Southern Wilt of Geraniums- Ralstonia solanacearum -The Department was alerted that cutting geraniums produced in Kenya and shipped to New Jersey greenhouse growers may have been infected with a bacterial plant pathogen called Ralstonia solanacearum race 3 biovar 2, also known as southern wilt which causes wilting and death in geraniums. The United States Department of Agriculture, Animal Plant Health Inspection Service, USDA APHIS issued the alert because the race 3 biovar 2 strain of Ralstonia solanacearum has the ability to infect important food crops such as peppers, tomatoes, eggplants, and potatoes. To date, plant material from nine greenhouse operations have been released, having tested negative for this disease. Two plant samples from one grower tested positive for Ralstonia solanacearum in our laboratory and have been forwarded to a USDA APHIS Laboratory in Beltsville, Maryland, to determine whether they are infected with race 3 biovar 2. Growers should be aware of where their cuttings are coming from to prevent the spread of this disease.

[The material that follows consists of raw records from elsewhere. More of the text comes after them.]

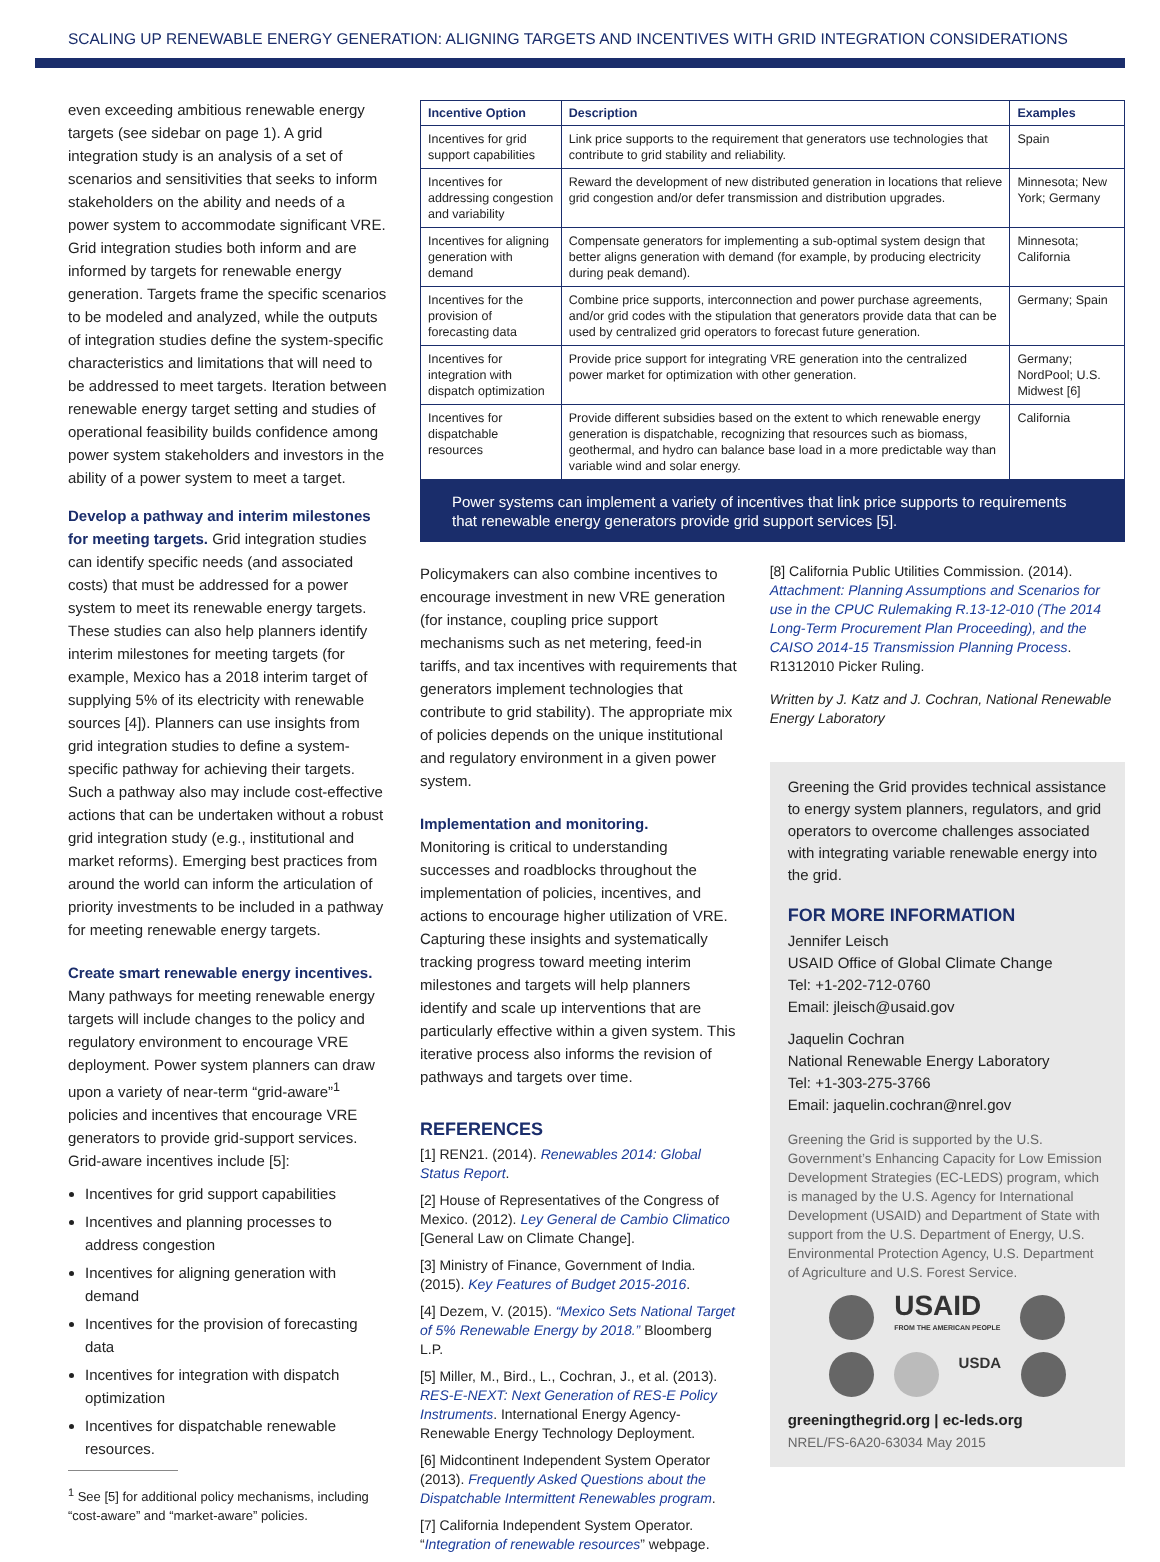SCALING UP RENEWABLE ENERGY GENERATION: ALIGNING TARGETS AND INCENTIVES WITH GRID INTEGRATION CONSIDERATIONS
even exceeding ambitious renewable energy targets (see sidebar on page 1). A grid integration study is an analysis of a set of scenarios and sensitivities that seeks to inform stakeholders on the ability and needs of a power system to accommodate significant VRE. Grid integration studies both inform and are informed by targets for renewable energy generation. Targets frame the specific scenarios to be modeled and analyzed, while the outputs of integration studies define the system-specific characteristics and limitations that will need to be addressed to meet targets. Iteration between renewable energy target setting and studies of operational feasibility builds confidence among power system stakeholders and investors in the ability of a power system to meet a target.
Develop a pathway and interim milestones for meeting targets. Grid integration studies can identify specific needs (and associated costs) that must be addressed for a power system to meet its renewable energy targets. These studies can also help planners identify interim milestones for meeting targets (for example, Mexico has a 2018 interim target of supplying 5% of its electricity with renewable sources [4]). Planners can use insights from grid integration studies to define a system-specific pathway for achieving their targets. Such a pathway also may include cost-effective actions that can be undertaken without a robust grid integration study (e.g., institutional and market reforms). Emerging best practices from around the world can inform the articulation of priority investments to be included in a pathway for meeting renewable energy targets.
Create smart renewable energy incentives.
Many pathways for meeting renewable energy targets will include changes to the policy and regulatory environment to encourage VRE deployment. Power system planners can draw upon a variety of near-term “grid-aware”<sup>1</sup> policies and incentives that encourage VRE generators to provide grid-support services. Grid-aware incentives include [5]:
Incentives for grid support capabilities
Incentives and planning processes to address congestion
Incentives for aligning generation with demand
Incentives for the provision of forecasting data
Incentives for integration with dispatch optimization
Incentives for dispatchable renewable resources.
<sup>1</sup> See [5] for additional policy mechanisms, including “cost-aware” and “market-aware” policies.
| Incentive Option | Description | Examples |
| --- | --- | --- |
| Incentives for grid support capabilities | Link price supports to the requirement that generators use technologies that contribute to grid stability and reliability. | Spain |
| Incentives for addressing congestion and variability | Reward the development of new distributed generation in locations that relieve grid congestion and/or defer transmission and distribution upgrades. | Minnesota; New York; Germany |
| Incentives for aligning generation with demand | Compensate generators for implementing a sub-optimal system design that better aligns generation with demand (for example, by producing electricity during peak demand). | Minnesota; California |
| Incentives for the provision of forecasting data | Combine price supports, interconnection and power purchase agreements, and/or grid codes with the stipulation that generators provide data that can be used by centralized grid operators to forecast future generation. | Germany; Spain |
| Incentives for integration with dispatch optimization | Provide price support for integrating VRE generation into the centralized power market for optimization with other generation. | Germany; NordPool; U.S. Midwest [6] |
| Incentives for dispatchable resources | Provide different subsidies based on the extent to which renewable energy generation is dispatchable, recognizing that resources such as biomass, geothermal, and hydro can balance base load in a more predictable way than variable wind and solar energy. | California |
Power systems can implement a variety of incentives that link price supports to requirements that renewable energy generators provide grid support services [5].
Policymakers can also combine incentives to encourage investment in new VRE generation (for instance, coupling price support mechanisms such as net metering, feed-in tariffs, and tax incentives with requirements that generators implement technologies that contribute to grid stability). The appropriate mix of policies depends on the unique institutional and regulatory environment in a given power system.
Implementation and monitoring.
Monitoring is critical to understanding successes and roadblocks throughout the implementation of policies, incentives, and actions to encourage higher utilization of VRE. Capturing these insights and systematically tracking progress toward meeting interim milestones and targets will help planners identify and scale up interventions that are particularly effective within a given system. This iterative process also informs the revision of pathways and targets over time.
REFERENCES
[1] REN21. (2014). Renewables 2014: Global Status Report.
[2] House of Representatives of the Congress of Mexico. (2012). Ley General de Cambio Climatico [General Law on Climate Change].
[3] Ministry of Finance, Government of India. (2015). Key Features of Budget 2015-2016.
[4] Dezem, V. (2015). “Mexico Sets National Target of 5% Renewable Energy by 2018.” Bloomberg L.P.
[5] Miller, M., Bird., L., Cochran, J., et al. (2013). RES-E-NEXT: Next Generation of RES-E Policy Instruments. International Energy Agency-Renewable Energy Technology Deployment.
[6] Midcontinent Independent System Operator (2013). Frequently Asked Questions about the Dispatchable Intermittent Renewables program.
[7] California Independent System Operator. “Integration of renewable resources” webpage.
[8] California Public Utilities Commission. (2014). Attachment: Planning Assumptions and Scenarios for use in the CPUC Rulemaking R.13-12-010 (The 2014 Long-Term Procurement Plan Proceeding), and the CAISO 2014-15 Transmission Planning Process. R1312010 Picker Ruling.
Written by J. Katz and J. Cochran, National Renewable Energy Laboratory
Greening the Grid provides technical assistance to energy system planners, regulators, and grid operators to overcome challenges associated with integrating variable renewable energy into the grid.
FOR MORE INFORMATION
Jennifer Leisch
USAID Office of Global Climate Change
Tel: +1-202-712-0760
Email: jleisch@usaid.gov
Jaquelin Cochran
National Renewable Energy Laboratory
Tel: +1-303-275-3766
Email: jaquelin.cochran@nrel.gov
Greening the Grid is supported by the U.S. Government’s Enhancing Capacity for Low Emission Development Strategies (EC-LEDS) program, which is managed by the U.S. Agency for International Development (USAID) and Department of State with support from the U.S. Department of Energy, U.S. Environmental Protection Agency, U.S. Department of Agriculture and U.S. Forest Service.
USAID
FROM THE AMERICAN PEOPLE
USDA
greeningthegrid.org | ec-leds.org
NREL/FS-6A20-63034 May 2015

Beneficial Insect Production Increases at the Alampi Laboratory - All insect production programs are increasing on schedule as the 2003 release season approaches. Galerucella spp. beetles for the control of purple loosestrife, Pediodius fovelatus for control of Mexican bean beetle, Persistenis stygicus for control of tarnished plant bug, and Cybocephalus nipponicus for the control of scale are all increasing at the expected rate to meet the Department's goals for 2003. Despite substantial cold damage to hemlock adelgid in the field, collections supported predator rearing and numbers of the predatory beetle, Pseudoscymnus tsugae, produced in the laboratory colony continued to increase. At present 45,000 beetles are in storage awaiting release.